▸ WHAT YOU NEED TO DO
Count the lines in the data below that contain the word "regions" and reply with that number alone.

%%

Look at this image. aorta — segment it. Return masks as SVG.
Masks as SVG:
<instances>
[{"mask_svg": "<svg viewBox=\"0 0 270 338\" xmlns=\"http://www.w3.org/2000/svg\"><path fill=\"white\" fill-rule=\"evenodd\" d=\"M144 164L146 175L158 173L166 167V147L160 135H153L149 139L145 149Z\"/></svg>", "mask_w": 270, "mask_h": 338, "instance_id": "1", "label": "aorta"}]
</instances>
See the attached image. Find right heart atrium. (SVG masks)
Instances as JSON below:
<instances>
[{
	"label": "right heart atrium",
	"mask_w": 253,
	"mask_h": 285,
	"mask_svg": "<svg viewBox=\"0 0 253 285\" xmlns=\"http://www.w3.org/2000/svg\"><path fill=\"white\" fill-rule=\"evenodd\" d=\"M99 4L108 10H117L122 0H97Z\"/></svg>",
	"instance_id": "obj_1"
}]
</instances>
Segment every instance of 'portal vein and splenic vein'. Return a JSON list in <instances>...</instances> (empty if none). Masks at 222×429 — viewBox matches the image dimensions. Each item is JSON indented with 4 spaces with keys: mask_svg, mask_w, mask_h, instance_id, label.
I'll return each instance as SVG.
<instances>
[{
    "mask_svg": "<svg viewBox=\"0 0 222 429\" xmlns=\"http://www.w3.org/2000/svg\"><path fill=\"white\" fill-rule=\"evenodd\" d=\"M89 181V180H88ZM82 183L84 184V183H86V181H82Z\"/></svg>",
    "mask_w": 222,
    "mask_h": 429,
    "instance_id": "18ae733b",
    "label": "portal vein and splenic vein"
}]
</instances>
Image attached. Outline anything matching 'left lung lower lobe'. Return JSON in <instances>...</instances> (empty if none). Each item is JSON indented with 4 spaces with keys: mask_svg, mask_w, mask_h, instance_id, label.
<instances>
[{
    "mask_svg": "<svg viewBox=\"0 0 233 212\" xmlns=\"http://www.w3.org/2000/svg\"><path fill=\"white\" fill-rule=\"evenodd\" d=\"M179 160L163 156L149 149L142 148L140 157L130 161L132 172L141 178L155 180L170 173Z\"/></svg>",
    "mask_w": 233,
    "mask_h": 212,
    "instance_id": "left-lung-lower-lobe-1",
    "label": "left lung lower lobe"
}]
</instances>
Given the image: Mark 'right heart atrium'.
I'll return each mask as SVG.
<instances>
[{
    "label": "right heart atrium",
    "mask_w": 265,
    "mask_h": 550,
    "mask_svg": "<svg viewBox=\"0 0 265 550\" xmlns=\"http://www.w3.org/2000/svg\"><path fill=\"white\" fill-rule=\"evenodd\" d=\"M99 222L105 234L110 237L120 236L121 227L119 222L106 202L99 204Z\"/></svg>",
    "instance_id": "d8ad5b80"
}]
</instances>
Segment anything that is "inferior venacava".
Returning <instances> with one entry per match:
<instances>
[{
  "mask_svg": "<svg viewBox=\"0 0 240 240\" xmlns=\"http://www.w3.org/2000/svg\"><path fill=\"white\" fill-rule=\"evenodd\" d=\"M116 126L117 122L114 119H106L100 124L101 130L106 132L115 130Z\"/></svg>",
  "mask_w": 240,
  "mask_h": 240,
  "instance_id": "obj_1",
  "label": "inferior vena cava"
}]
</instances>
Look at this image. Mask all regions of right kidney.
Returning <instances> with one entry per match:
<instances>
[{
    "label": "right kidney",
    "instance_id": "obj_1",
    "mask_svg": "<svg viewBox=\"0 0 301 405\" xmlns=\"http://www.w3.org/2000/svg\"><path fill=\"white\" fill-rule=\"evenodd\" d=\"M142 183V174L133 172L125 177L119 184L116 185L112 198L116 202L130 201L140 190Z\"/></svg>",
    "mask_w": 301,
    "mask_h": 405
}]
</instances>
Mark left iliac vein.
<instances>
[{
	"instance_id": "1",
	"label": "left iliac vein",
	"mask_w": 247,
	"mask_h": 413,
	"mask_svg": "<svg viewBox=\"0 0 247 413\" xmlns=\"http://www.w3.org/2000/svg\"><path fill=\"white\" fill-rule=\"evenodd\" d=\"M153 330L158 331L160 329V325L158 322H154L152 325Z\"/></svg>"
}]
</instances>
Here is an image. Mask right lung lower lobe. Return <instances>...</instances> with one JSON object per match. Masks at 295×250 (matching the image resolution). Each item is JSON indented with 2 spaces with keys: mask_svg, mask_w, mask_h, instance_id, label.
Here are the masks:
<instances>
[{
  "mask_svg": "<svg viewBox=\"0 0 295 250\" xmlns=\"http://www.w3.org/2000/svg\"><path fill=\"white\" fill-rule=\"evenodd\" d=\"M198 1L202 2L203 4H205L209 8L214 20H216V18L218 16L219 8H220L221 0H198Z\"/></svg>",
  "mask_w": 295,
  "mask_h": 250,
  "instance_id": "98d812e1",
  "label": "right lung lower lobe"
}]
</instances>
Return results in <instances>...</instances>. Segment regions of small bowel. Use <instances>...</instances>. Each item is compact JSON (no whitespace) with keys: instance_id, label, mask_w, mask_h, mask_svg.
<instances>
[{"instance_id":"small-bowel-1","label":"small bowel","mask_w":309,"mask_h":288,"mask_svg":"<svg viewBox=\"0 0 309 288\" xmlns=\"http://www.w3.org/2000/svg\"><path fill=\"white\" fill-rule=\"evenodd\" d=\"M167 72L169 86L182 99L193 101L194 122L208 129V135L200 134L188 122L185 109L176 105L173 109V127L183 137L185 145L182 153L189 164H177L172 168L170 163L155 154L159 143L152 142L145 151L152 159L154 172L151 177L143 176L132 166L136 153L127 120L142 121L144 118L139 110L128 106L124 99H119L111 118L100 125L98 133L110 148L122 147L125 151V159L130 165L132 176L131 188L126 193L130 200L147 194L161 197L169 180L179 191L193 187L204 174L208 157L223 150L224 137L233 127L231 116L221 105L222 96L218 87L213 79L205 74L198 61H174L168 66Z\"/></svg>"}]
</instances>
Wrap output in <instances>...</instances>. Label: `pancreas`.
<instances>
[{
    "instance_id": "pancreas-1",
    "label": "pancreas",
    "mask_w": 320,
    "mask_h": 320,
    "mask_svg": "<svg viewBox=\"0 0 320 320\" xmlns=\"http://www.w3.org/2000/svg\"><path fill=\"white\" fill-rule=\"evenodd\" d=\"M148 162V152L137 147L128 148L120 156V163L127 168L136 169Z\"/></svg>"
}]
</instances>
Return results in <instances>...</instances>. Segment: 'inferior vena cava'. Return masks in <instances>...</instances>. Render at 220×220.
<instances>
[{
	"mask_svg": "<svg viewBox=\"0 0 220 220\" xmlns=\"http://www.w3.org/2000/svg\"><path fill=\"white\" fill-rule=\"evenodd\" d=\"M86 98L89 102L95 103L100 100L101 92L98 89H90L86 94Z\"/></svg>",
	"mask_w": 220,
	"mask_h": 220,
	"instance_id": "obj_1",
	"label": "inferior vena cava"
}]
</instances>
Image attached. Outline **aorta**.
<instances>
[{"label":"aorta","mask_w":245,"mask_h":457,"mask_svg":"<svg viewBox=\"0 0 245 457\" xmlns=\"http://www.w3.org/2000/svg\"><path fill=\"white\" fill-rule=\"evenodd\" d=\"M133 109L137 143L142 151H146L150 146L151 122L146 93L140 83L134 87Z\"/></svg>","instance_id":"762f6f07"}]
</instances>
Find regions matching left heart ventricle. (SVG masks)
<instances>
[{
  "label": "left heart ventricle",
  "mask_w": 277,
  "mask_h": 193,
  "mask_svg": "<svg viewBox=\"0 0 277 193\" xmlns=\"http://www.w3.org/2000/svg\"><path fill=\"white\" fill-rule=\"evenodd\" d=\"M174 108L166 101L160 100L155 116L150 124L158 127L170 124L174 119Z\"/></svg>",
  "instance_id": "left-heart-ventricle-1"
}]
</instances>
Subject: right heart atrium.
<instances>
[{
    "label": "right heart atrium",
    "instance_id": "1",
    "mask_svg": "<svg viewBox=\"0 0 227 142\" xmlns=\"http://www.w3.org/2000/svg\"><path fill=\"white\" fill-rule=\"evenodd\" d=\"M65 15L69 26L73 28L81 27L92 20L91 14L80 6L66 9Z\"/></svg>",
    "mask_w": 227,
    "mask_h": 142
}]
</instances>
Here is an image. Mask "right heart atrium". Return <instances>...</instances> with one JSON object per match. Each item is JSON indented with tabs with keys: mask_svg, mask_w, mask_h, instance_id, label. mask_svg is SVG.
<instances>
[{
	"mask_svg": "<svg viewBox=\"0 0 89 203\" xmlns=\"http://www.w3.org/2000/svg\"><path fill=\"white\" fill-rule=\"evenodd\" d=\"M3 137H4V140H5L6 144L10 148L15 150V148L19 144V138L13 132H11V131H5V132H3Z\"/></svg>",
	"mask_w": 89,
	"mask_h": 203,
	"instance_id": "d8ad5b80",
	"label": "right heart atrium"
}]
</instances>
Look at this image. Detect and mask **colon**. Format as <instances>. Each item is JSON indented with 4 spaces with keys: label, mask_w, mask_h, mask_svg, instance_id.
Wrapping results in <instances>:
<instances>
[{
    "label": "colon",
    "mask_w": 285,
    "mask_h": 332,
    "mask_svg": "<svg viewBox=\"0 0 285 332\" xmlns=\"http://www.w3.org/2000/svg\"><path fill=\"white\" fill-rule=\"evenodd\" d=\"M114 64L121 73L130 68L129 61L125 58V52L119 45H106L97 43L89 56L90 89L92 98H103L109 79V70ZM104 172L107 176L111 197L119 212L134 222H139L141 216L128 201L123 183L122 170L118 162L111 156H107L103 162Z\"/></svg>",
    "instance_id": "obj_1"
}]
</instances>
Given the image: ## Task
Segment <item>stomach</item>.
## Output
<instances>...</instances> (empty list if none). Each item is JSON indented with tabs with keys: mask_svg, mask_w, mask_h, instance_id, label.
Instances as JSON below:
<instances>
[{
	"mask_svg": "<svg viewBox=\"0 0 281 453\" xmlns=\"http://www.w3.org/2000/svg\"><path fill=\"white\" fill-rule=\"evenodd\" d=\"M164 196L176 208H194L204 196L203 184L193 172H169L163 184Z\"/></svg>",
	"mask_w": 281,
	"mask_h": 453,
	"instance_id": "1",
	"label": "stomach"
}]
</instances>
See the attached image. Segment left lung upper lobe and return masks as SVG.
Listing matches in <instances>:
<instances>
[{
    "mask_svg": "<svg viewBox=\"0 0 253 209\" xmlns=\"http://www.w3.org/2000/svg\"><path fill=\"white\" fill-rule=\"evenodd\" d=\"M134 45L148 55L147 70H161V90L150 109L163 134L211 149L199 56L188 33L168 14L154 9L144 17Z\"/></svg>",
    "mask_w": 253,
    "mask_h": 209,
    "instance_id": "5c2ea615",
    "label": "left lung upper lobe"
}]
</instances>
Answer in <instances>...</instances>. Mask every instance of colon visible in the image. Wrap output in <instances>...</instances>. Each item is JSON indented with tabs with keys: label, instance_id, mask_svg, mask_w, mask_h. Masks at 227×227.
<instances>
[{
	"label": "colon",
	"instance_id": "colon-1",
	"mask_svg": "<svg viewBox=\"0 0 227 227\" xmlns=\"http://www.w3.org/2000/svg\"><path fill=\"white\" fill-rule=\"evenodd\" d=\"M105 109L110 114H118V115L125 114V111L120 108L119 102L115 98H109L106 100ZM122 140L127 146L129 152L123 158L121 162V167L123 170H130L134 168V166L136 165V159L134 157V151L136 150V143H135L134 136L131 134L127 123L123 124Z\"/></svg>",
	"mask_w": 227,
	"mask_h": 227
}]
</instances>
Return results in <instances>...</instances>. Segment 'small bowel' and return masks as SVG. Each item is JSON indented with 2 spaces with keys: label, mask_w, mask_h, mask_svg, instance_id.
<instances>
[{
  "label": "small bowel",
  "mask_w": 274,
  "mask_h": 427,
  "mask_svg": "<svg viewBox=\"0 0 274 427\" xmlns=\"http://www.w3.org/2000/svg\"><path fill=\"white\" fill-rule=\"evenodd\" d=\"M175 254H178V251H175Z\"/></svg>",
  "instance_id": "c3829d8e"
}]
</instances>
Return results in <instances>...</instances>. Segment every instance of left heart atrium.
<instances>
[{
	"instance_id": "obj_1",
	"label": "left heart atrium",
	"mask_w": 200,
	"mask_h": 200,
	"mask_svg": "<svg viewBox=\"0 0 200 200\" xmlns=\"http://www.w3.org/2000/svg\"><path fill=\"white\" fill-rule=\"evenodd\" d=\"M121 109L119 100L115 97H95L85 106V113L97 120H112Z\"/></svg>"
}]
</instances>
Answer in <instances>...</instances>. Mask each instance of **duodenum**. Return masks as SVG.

%%

▸ RESULT OF THE TASK
3